- Given passage:
In this post I respond to some of the common objections to Pascal’s wager, keeping each response to under 100 words!
I am interested in Pascal’s wager, fanaticism problems, and infinite decision theory. In fact, sometimes I’m even foolish enough to mention these topics over dinner. And when I do there are a series of common objections that I get to Pascal’s wager in particular. I think that Pascal’s wager is in fact a very interesting and difficult problem to which there is currently no completely satisfactory solution. In fact, I think that many of the methods used to get around the wager are worse than simply accepting that the argument is, perhaps surprisingly, valid and sound. But people are nonetheless often very confident that the argument is not a good one. So in this post I’m going to quickly run through each of the most common objections to the wager that I’ve been presented with thus far, and explain why (in under 100 words!) I think that none of them are successful.
Okay, so let’s start things off by giving a simple formulation of Pascal’s wager. There are two possible states of the world: (G) God exists, and (~G) God doesn’t exist. Now there are two actions available to you: (B) Believe in God, and (~B) Don’t Believe in God. What should you do? Well, there are four possible outcomes that will occur when you die, so let’s list them and note down the utility of each: B&G: heaven (infinite utility) B&~G: annihilation (0 utility) ~B&G: either hell (infinite suffering) or annihilation (0 utility) ~B&~G: annihilation (0 utility) Treating ~B&G as if it produces 0 utility lets us avoid some nasty features of infinities for now, so I’ll assume it and then mention those below. It should be obvious that the only way to ‘win’ in such a scenario is to believe in God even if you think it’s very unlikely (but not impossible) that God exists. So to lay out the argument behind Pascal’s wager explicitly: (1) You shouldn’t perform actions with lower expected utility over those with greater expected utility. (2) The expected utility of wagering for God is greater than the expected utility of wagering against God. (3) Conclusion: you shouldn’t wager against God.
That’s the basic argument. And boy does it annoy people. Here I’m going to respond to the common objections to the wager (some more sophisticated, some less). BUT so that this post doesn’t take me forever, I’m restricting myself to 100 words (that’s right, 100 words!) per response. I’m happy to go into further details or discuss objections that I haven’t included here in the comments if anyone wants me to. Sometimes it’s easier to understand the reply to one objection if you already know the reply to another, so I’ve tried to put them in an order that takes that into account. I’ve also put [IC] next to the objections currently mentioned on the Iron Chariots blog entry on Pascal’s wager (which you can see here) since it’s a source a few people have mentioned to me when discussing the problem.

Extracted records

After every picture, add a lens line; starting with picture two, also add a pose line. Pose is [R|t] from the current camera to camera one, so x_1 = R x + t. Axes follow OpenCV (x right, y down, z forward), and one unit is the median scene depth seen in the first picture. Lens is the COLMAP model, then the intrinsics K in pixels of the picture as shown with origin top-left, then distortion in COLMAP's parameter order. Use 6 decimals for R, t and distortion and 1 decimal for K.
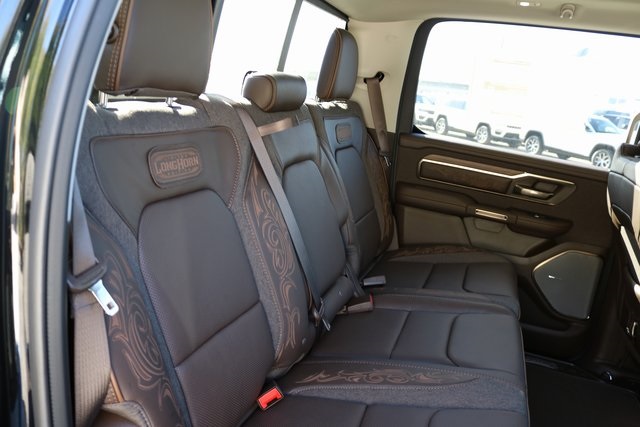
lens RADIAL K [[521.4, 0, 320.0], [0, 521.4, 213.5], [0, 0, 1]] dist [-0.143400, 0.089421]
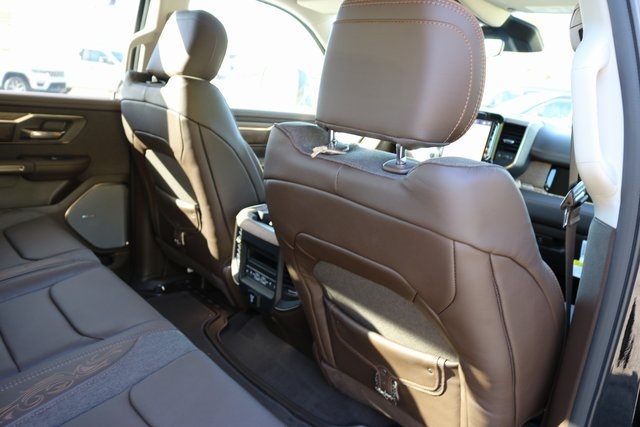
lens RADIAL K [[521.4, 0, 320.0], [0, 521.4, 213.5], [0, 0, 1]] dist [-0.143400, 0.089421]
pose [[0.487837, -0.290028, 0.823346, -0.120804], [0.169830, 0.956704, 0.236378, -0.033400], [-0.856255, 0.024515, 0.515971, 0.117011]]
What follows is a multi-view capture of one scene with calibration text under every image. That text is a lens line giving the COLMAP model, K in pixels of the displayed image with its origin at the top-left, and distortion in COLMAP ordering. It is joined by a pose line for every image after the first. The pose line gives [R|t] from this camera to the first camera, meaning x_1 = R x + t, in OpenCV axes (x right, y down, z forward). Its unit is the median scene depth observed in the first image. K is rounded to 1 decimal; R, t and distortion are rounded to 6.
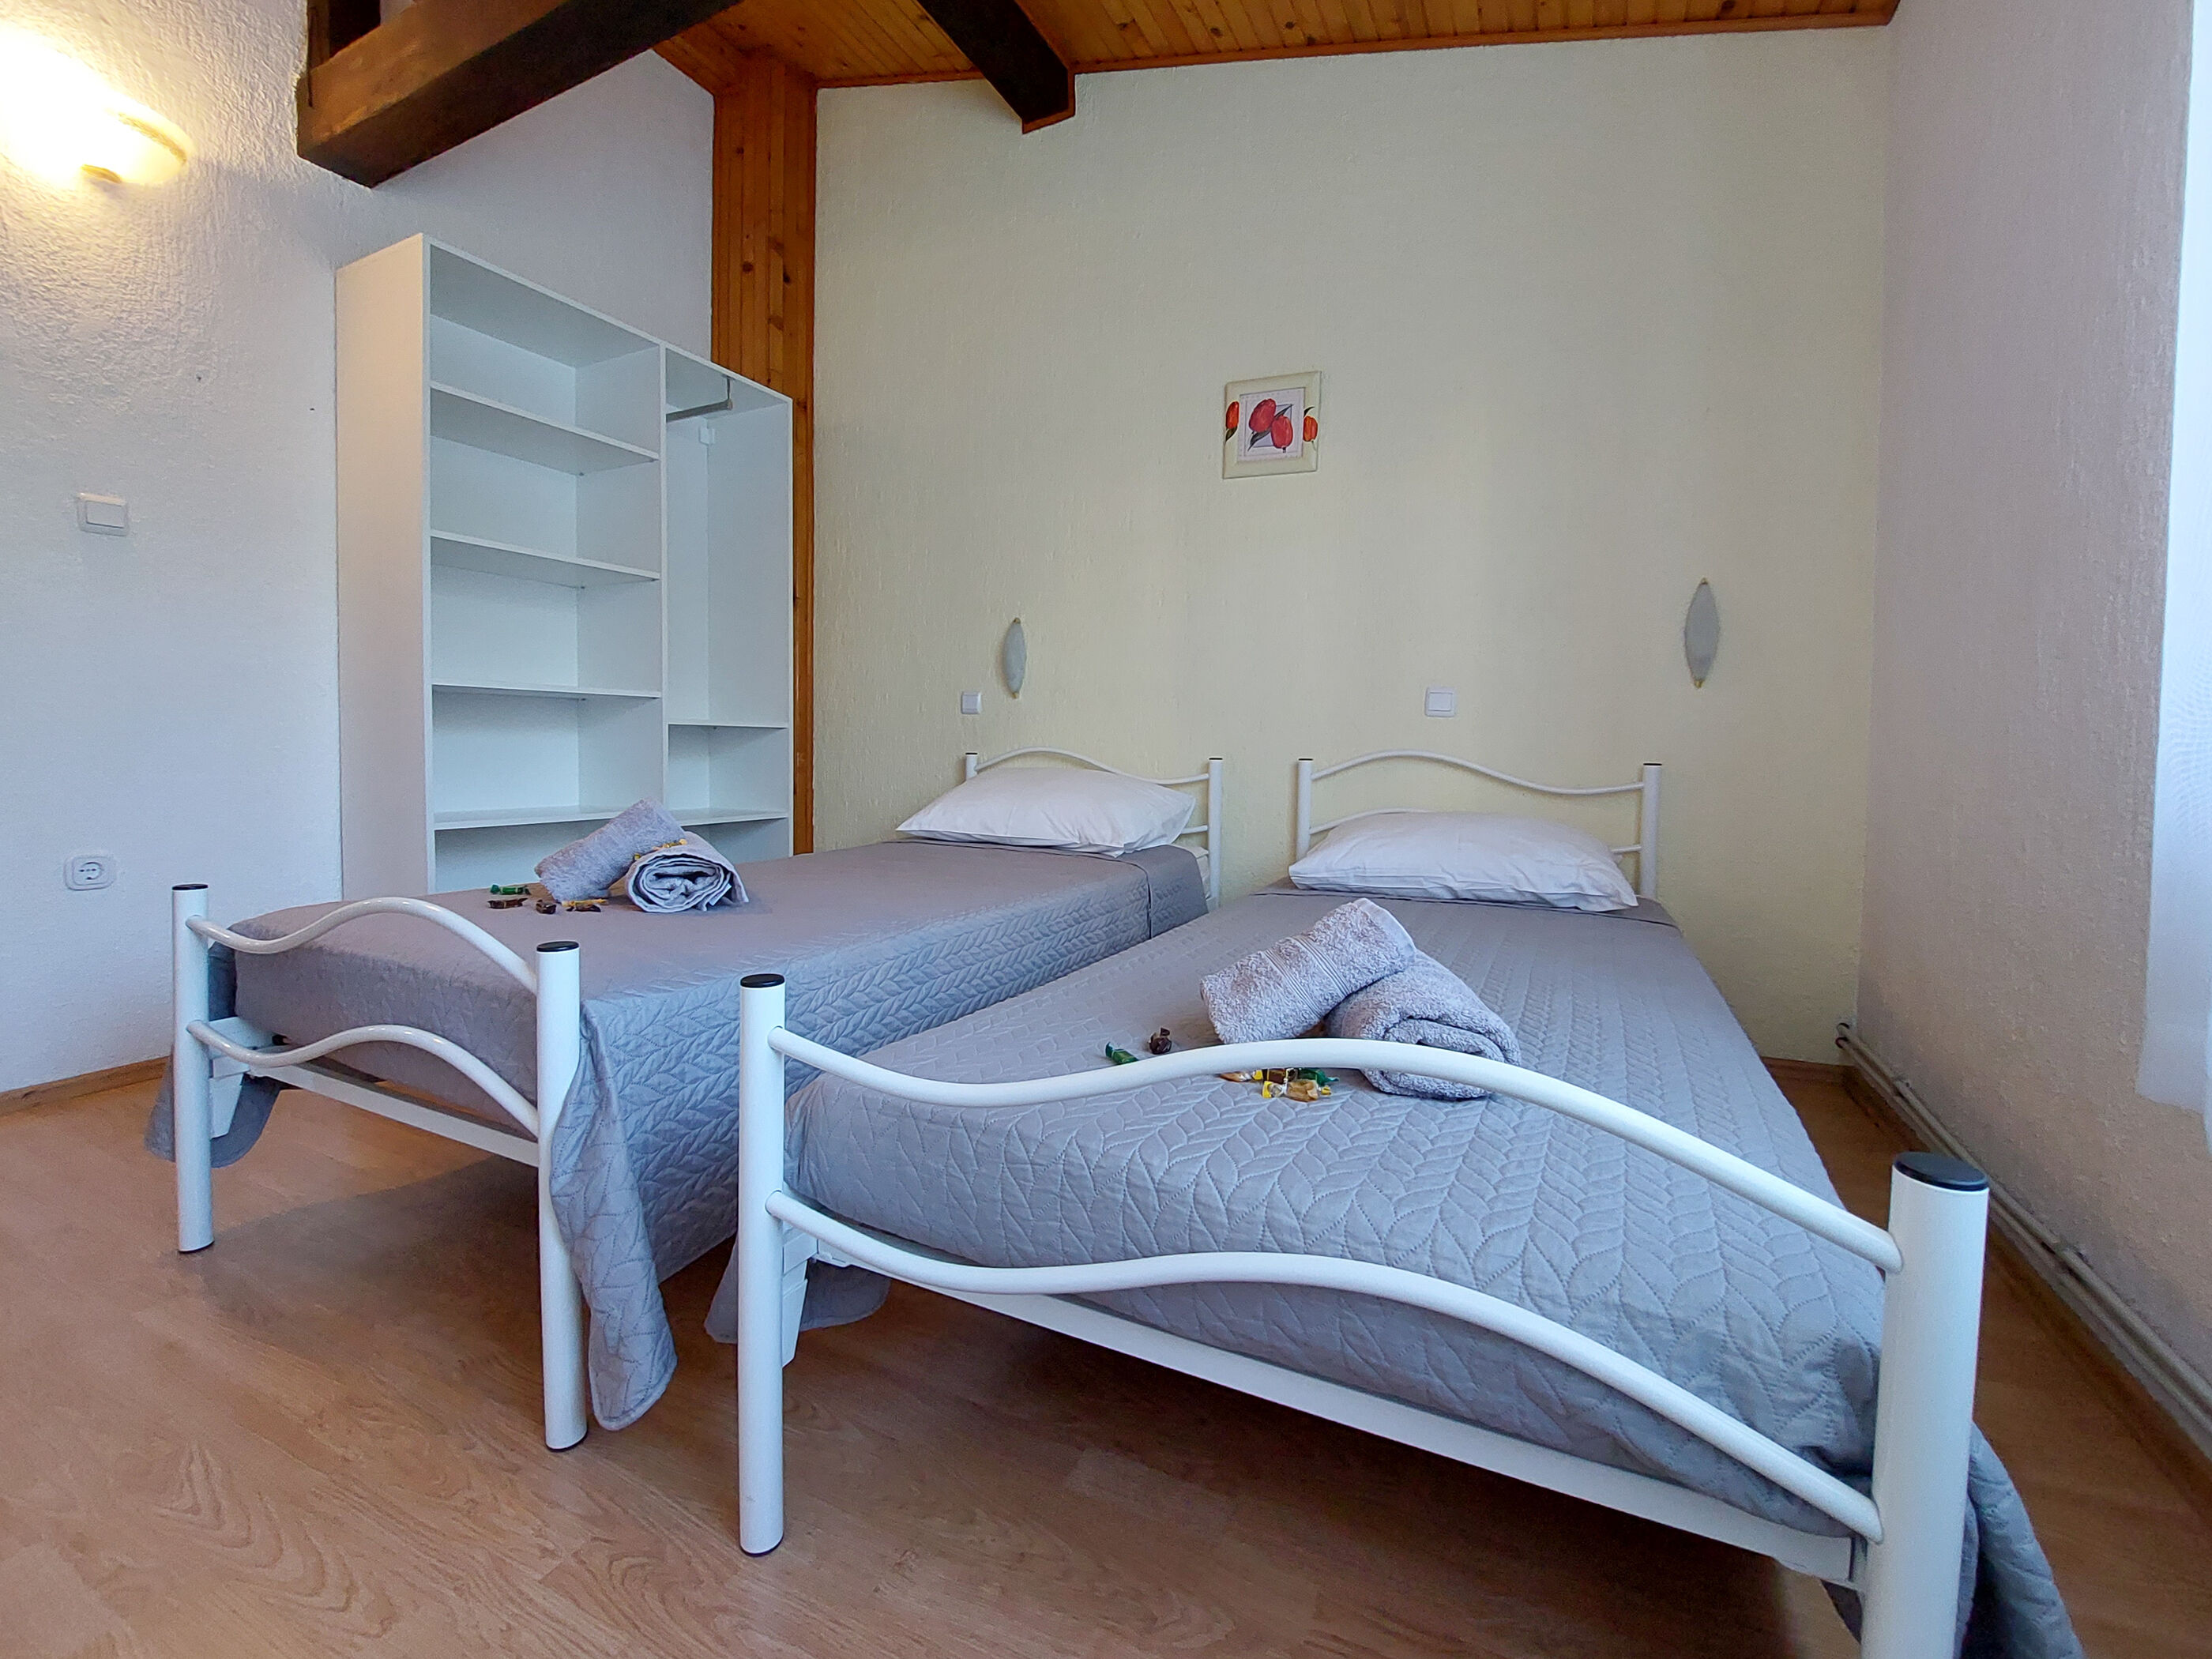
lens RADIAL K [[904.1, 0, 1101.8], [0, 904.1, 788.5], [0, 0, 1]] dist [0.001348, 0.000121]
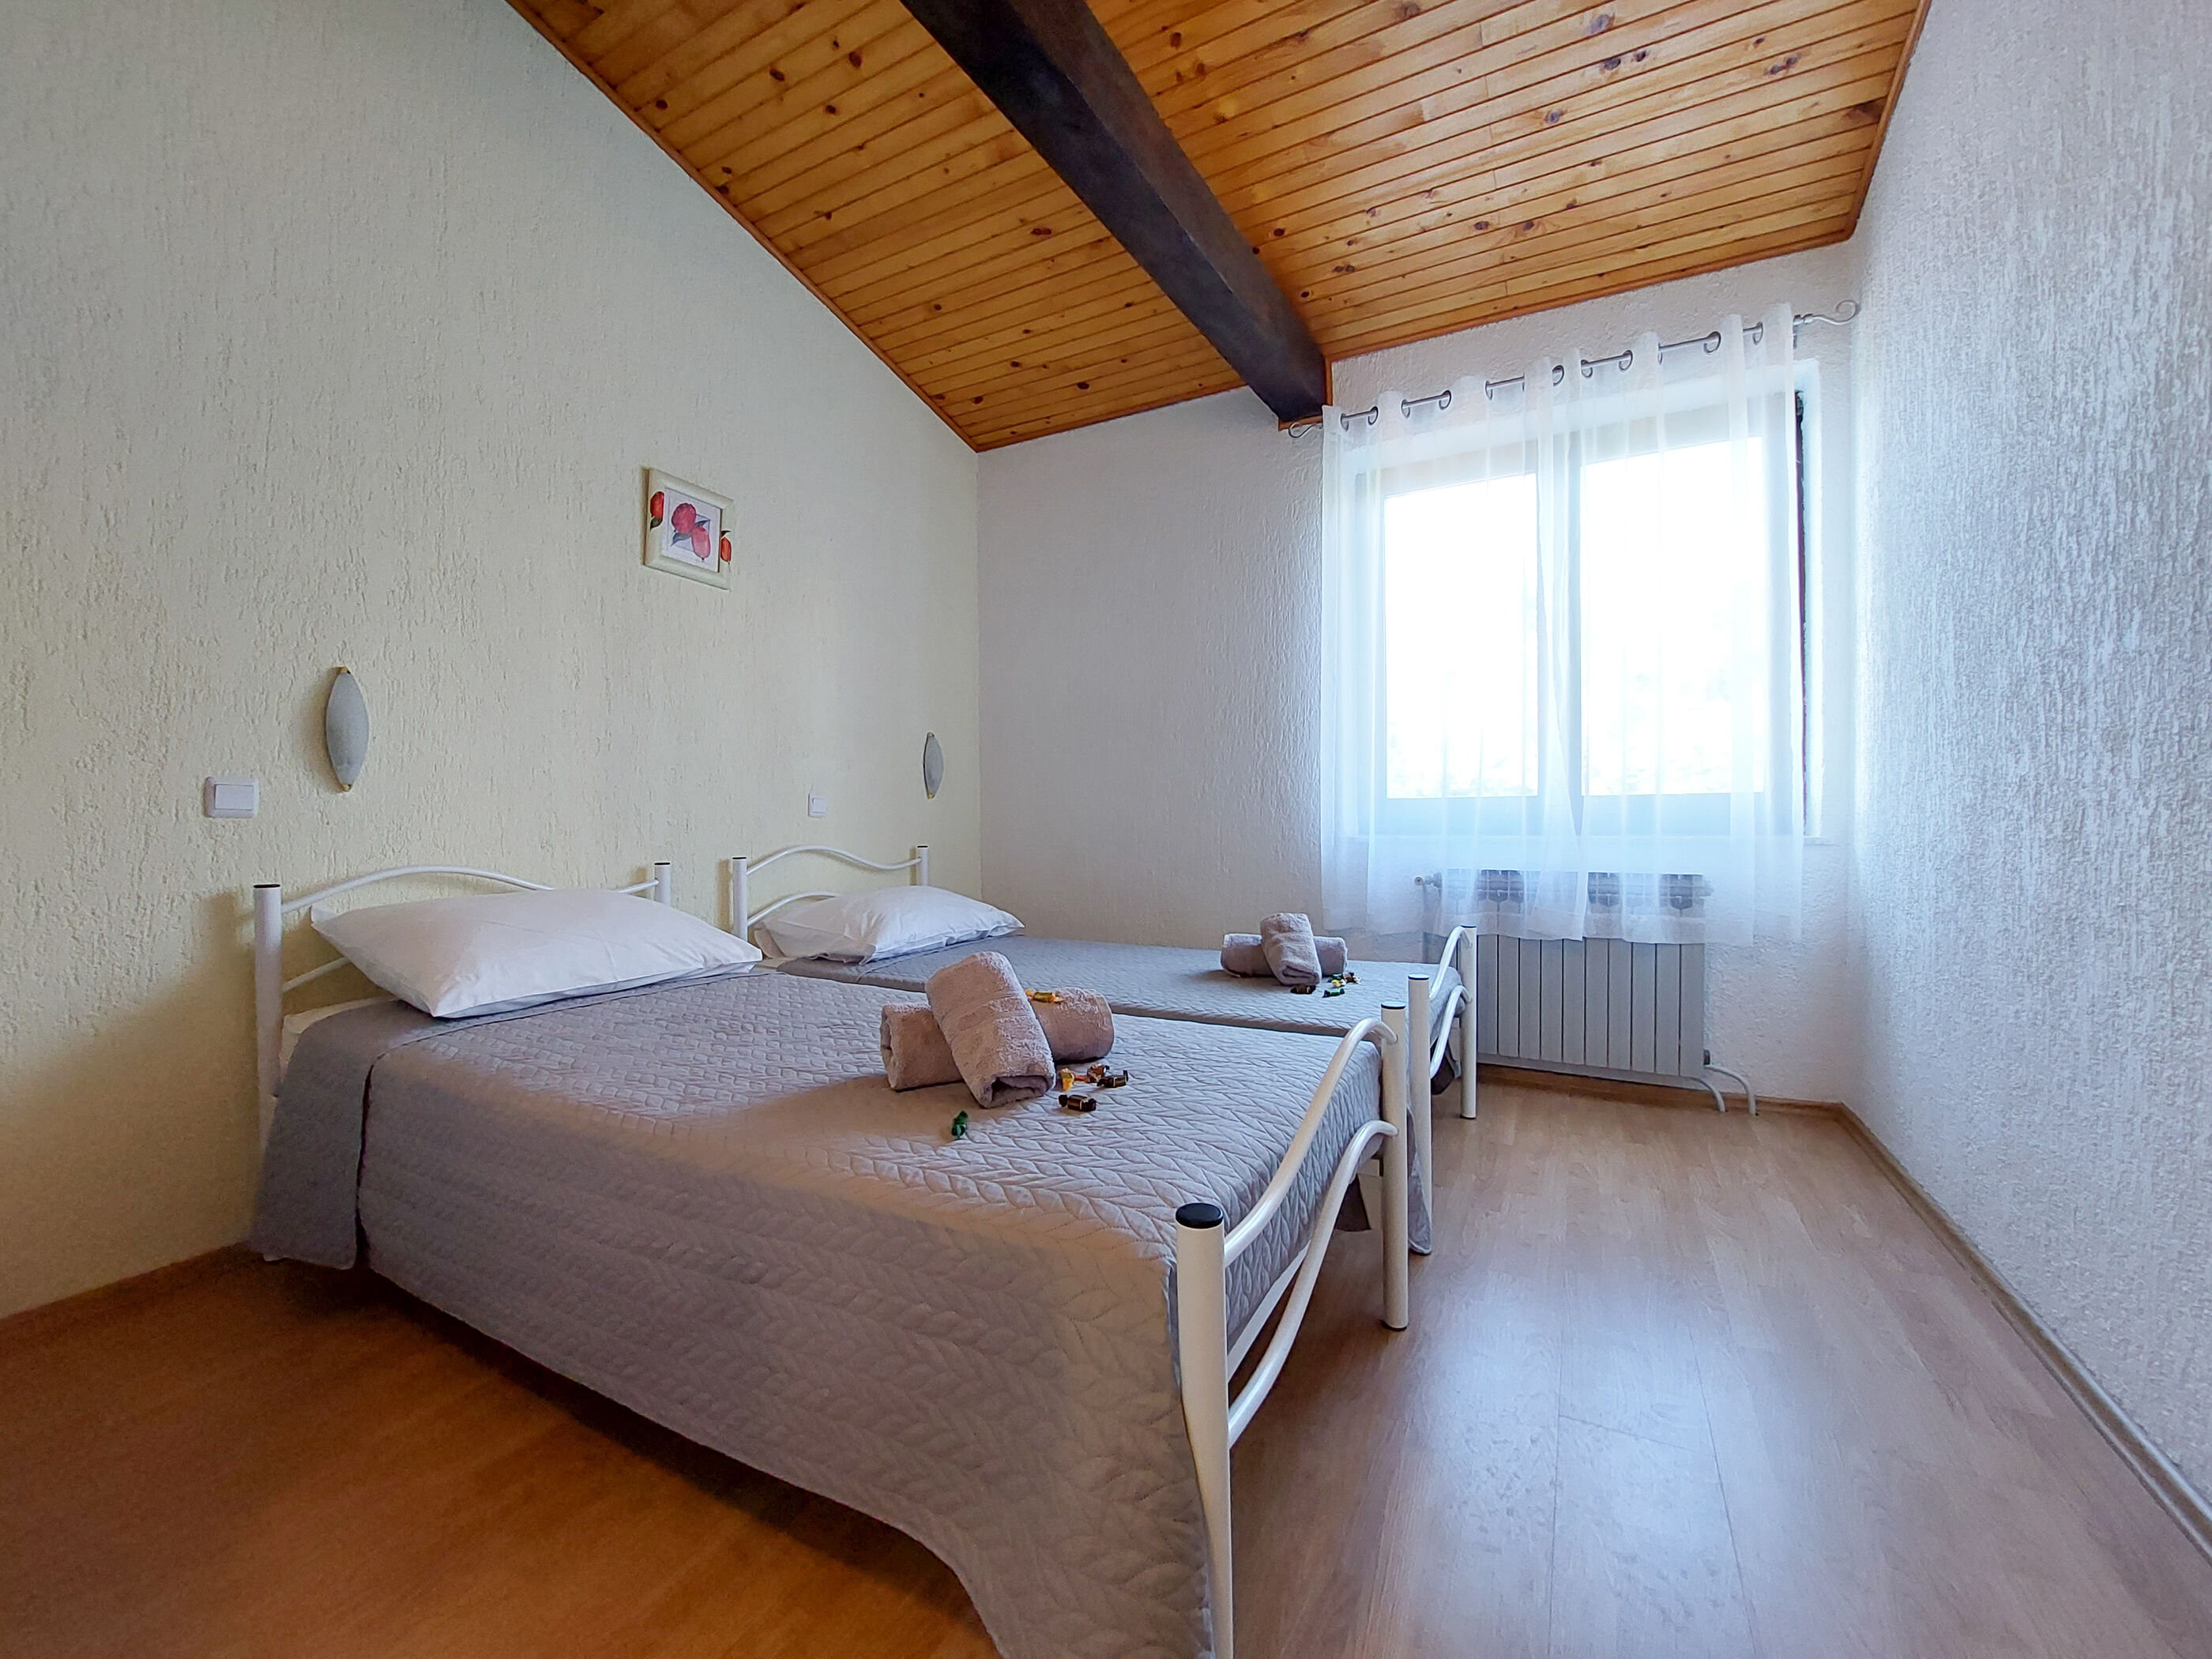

- Problem statement:
In the post on Pascal's wager above, retype everything from "I am interested" down to "them are successful.".

- Answer for this exercise:
I am interested in Pascal’s wager, fanaticism problems, and infinite decision theory. In fact, sometimes I’m even foolish enough to mention these topics over dinner. And when I do there are a series of common objections that I get to Pascal’s wager in particular. I think that Pascal’s wager is in fact a very interesting and difficult problem to which there is currently no completely satisfactory solution. In fact, I think that many of the methods used to get around the wager are worse than simply accepting that the argument is, perhaps surprisingly, valid and sound. But people are nonetheless often very confident that the argument is not a good one. So in this post I’m going to quickly run through each of the most common objections to the wager that I’ve been presented with thus far, and explain why (in under 100 words!) I think that none of them are successful.